The detectives were in part based on Hergé's father Alexis and uncle Léon, identical twins who often took walks together wearing matching bowler hats while carrying matching walking sticks. Another inspiration was a picture of two mustachioed, bowler-hatted, formally dressed detectives who were featured on the cover of the Le Miroir edition of 2 March 1919. They were shown escorting Emile Cottin, who had attacked Georges Clemenceau—one detective was handcuffed to the man while the other was holding both umbrellas.

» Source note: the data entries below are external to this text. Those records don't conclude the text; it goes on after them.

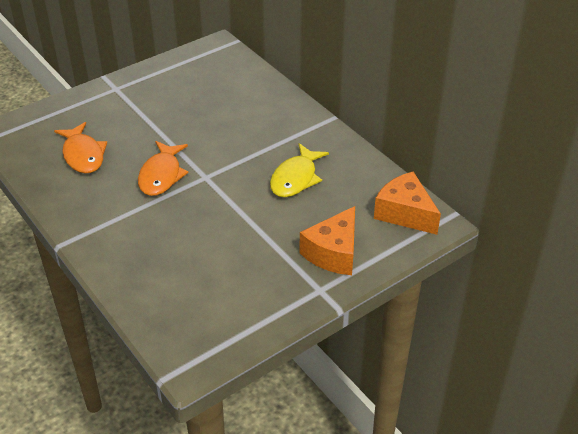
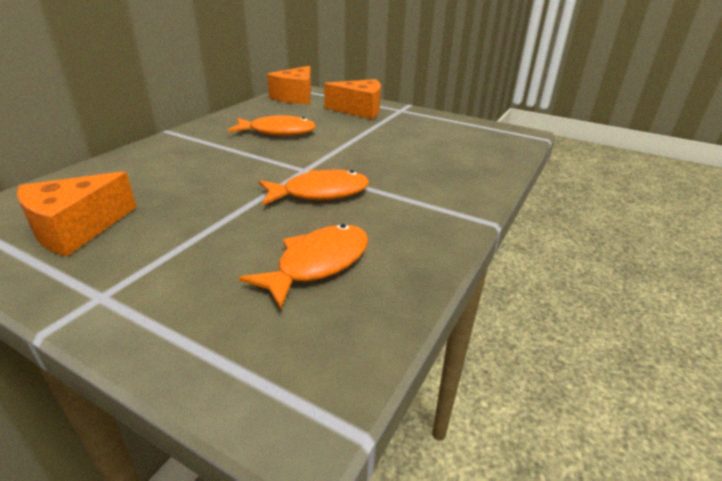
camera: 115 degrees left, 10 degrees down
(185, 80) = (76, 229): none -> orange cheese
(295, 178) = (278, 132): yellow fish -> orange fish

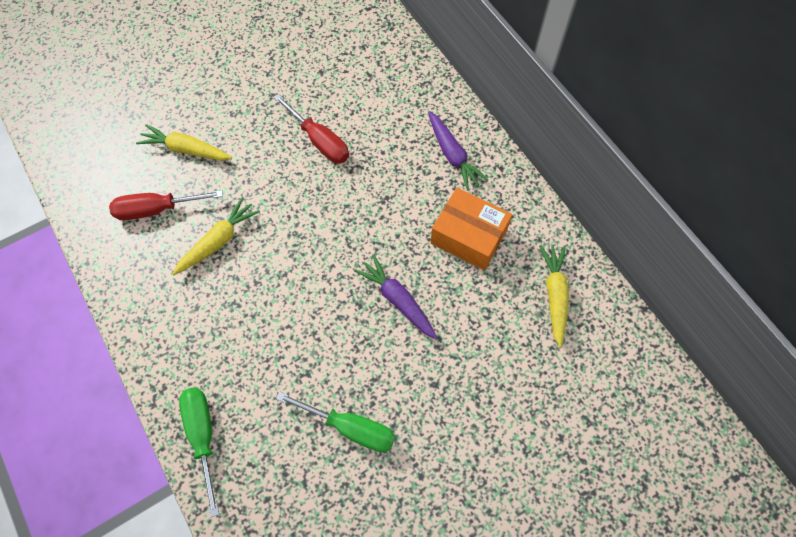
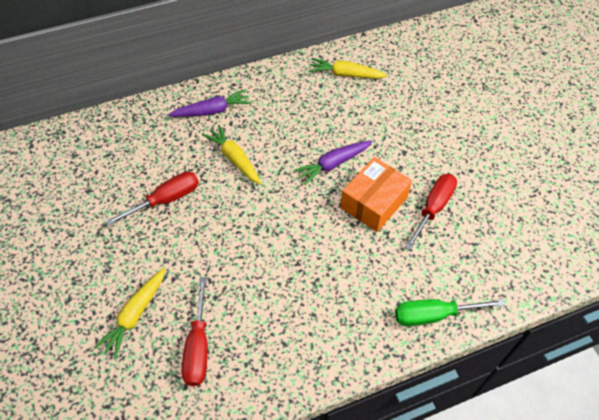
camera: 80 degrees left, 10 degrees down
(218, 241) = (248, 291): yellow carrot -> yellow carrot (234, 159)
(350, 427) = (433, 208): green screwdriver -> red screwdriver
(468, 236) = (288, 113): orange box -> orange box (374, 202)

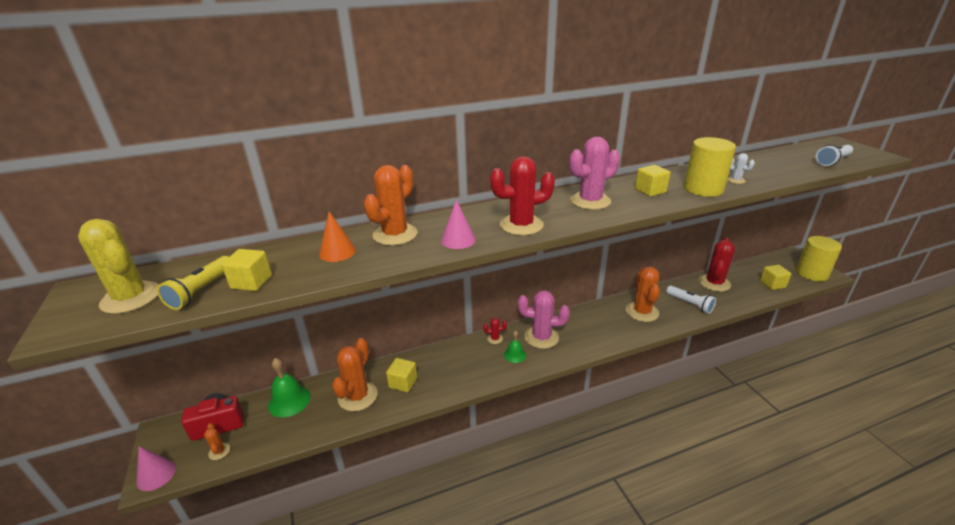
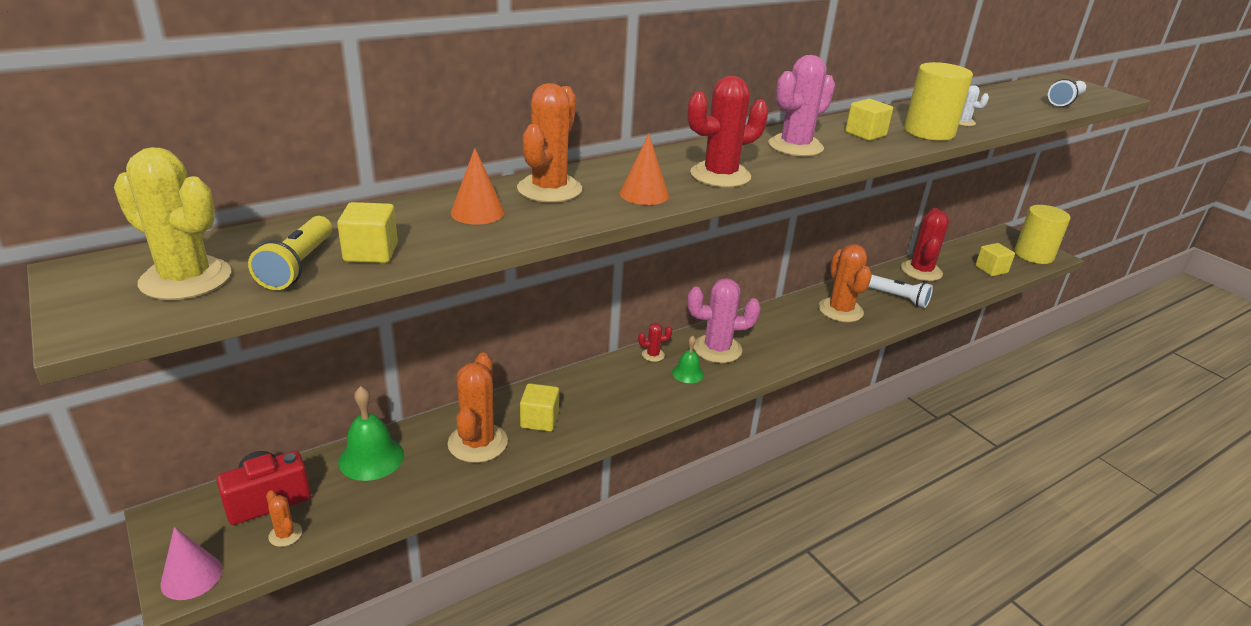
camera: 15 degrees left, 0 degrees up
(458, 240) = (644, 194): pink cone -> orange cone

They also make a brief cameo appearance in the Asterix book Asterix in Belgium.

They make an appearance in L'ombra che sfidò Sherlock Holmes, an Italian comic spin-off of Martin Mystère, edited by Sergio Bonelli Editore.

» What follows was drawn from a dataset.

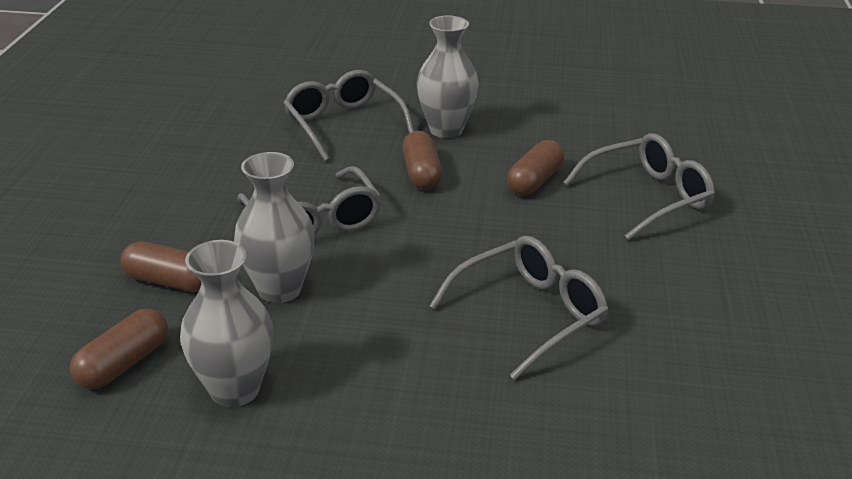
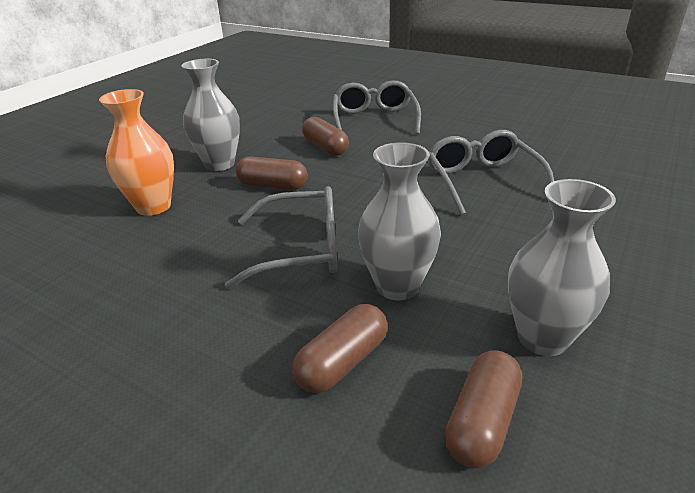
camera: 65 degrees left, 0 degrees up
(124, 364) = (482, 421): brown capsule -> brown capsule turned 60 degrees clockwise
(344, 124) = (153, 206): grey glasses -> orange vase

The name of the pop group the Thompson Twins was based on Thomson and Thompson.

The detectives are regular characters in the 1991–1992 television series The Adventures of Tintin, as well as the 2011 motion-capture film adaptation The Adventures of Tintin: The Secret of the Unicorn. In the film, Simon Pegg and Nick Frost portray Thomson and Thompson.

==Names in other languages==

Bilingual street name plaque in Brussels, reading Rue Dupond et Dupont in French, and Jansen en Janssen Straat in Dutch

In the original French, Dupond and Dupont are stereotypically prevalent surnames (akin to "Smith") and pronounced identically (/fr/). The different letters indicate their different moustache styles: D for droit ("straight"), T for troussée ("turned up"). Translators of the series in some languages have tried to find names for the pair that are common, and similar or identical in pronunciation. They thus become:
- Uys and Buys in Afrikaans
- Tik and Tak (تيك and تاك) in Arabic
- Asín and Azín in Aragonese
- জনসন (Johnson) and রনসন (Ronson) in Bengali
- Pichot and Pitxot in Cadaquesenc (Catalan dialect in Cadaques)
- Brea and Bray in Cornish
- Kadlec and Tkadlec in Czech
- Jansen and Janssen in Dutch
- Thomson and Thompson in English
- Citserono and Tsicerono in Esperanto
- Schulze and Schultze in German
- Schulz and Schulze in German (only in the 1990s TV Series)
- Santu and Bantu in Hindi
- Clodius and Claudius in Latin
- Tajniak and Jawniak in Polish
- Popescu and Popesco in Romanian
- Hernández and Fernández in Spanish (Juventud edition only), Galician and Asturian
- Skapti and Skafti in Icelandic
- Tomson and Tompson in Serbian
- Zigue and Zague in older Portuguese editions
- Nisbet and Nesbit in Scots
- An Dòmhnallach and MacDhòmhnaill in Scottish Gaelic
- Johns and Jones or Parry-Williams and Williams-Parry in Welsh (Dref Wen and Dalen editions, respectively)
- Roobroeck and Roobrouck in West Flemish (Kortrijk dialect)
- Aspeslagh and Haspeslagh in West Flemish (Ostend dialect)

In some languages, the French forms are more directly adapted, using local orthographic ambiguities:
- In Chinese
  - Doo-bong and Doo-bong or Dù Bāng and Dù Bāng (杜邦 and 杜帮, or 杜邦 and 杜幫 in Traditional Chinese), or
  - Du Bang and Du Pang (杜邦 and 杜庞)
- Ntypón and Ntipón in Greek (Ντυπόν and Ντιπόν, pronounced /el/)
- Dyupon and Dyubon in Japanese (デュポン and デュボン)
- Dipons and Dipāns in Latvian
- Doupont and Douponṭ in Persian (دوپون and دوپونه)
- Dwipong and Dwippong in Korean (뒤퐁 and 뒤뽕)
- Dyupon and Dyuponn in Russian (Дюпон and Дюпонн)

The original Dupond and Dupont are kept in Swedish, Danish, Norwegian, Hungarian, Turkish, Finnish, Indonesian, Italian, Basque, Catalan, the Casterman edition in Spanish, and the newer Portuguese editions.